- PROBLEM DESCRIPTION
Repeat the records below exactly, leaving out any pictures.

╭─ THE INPUT

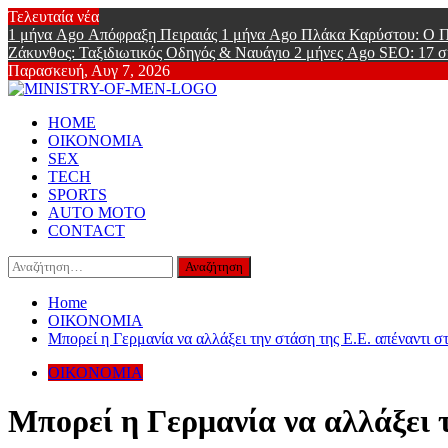
Skip
Τελευταία νέα
to
1 μήνα Ago
Απόφραξη Πειραιάς
1 μήνα Ago
Πλάκα Καρύστου: Ο Π
content
Ζάκυνθος: Ταξιδιωτικός Οδηγός & Ναυάγιο
2 μήνες Ago
SEO: 17 σ
Παρασκευή, Αυγ 7, 2026
Ministry Of
Primary
Online Lifestyle περιοδικό για Aνδρες
HOME
Menu
ΟΙΚΟΝΟΜΙΑ
SEX
TECH
SPORTS
AUTO MOTO
CONTACT
Αναζήτηση
για:
Home
ΟΙΚΟΝΟΜΙΑ
Μπορεί η Γερμανία να αλλάξει την στάση της Ε.Ε. απέναντι σ
ΟΙΚΟΝΟΜΙΑ
Μπορεί η Γερμανία να αλλάξει τ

╰─

- ANSWER
Skip
Τελευταία νέα
to
1 μήνα Ago
Απόφραξη Πειραιάς
1 μήνα Ago
Πλάκα Καρύστου: Ο Π
content
Ζάκυνθος: Ταξιδιωτικός Οδηγός & Ναυάγιο
2 μήνες Ago
SEO: 17 σ
Παρασκευή, Αυγ 7, 2026
Ministry Of
Primary
Online Lifestyle περιοδικό για Aνδρες
HOME
Menu
ΟΙΚΟΝΟΜΙΑ
SEX
TECH
SPORTS
AUTO MOTO
CONTACT
Αναζήτηση
για:
Home
ΟΙΚΟΝΟΜΙΑ
Μπορεί η Γερμανία να αλλάξει την στάση της Ε.Ε. απέναντι σ
ΟΙΚΟΝΟΜΙΑ
Μπορεί η Γερμανία να αλλάξει τ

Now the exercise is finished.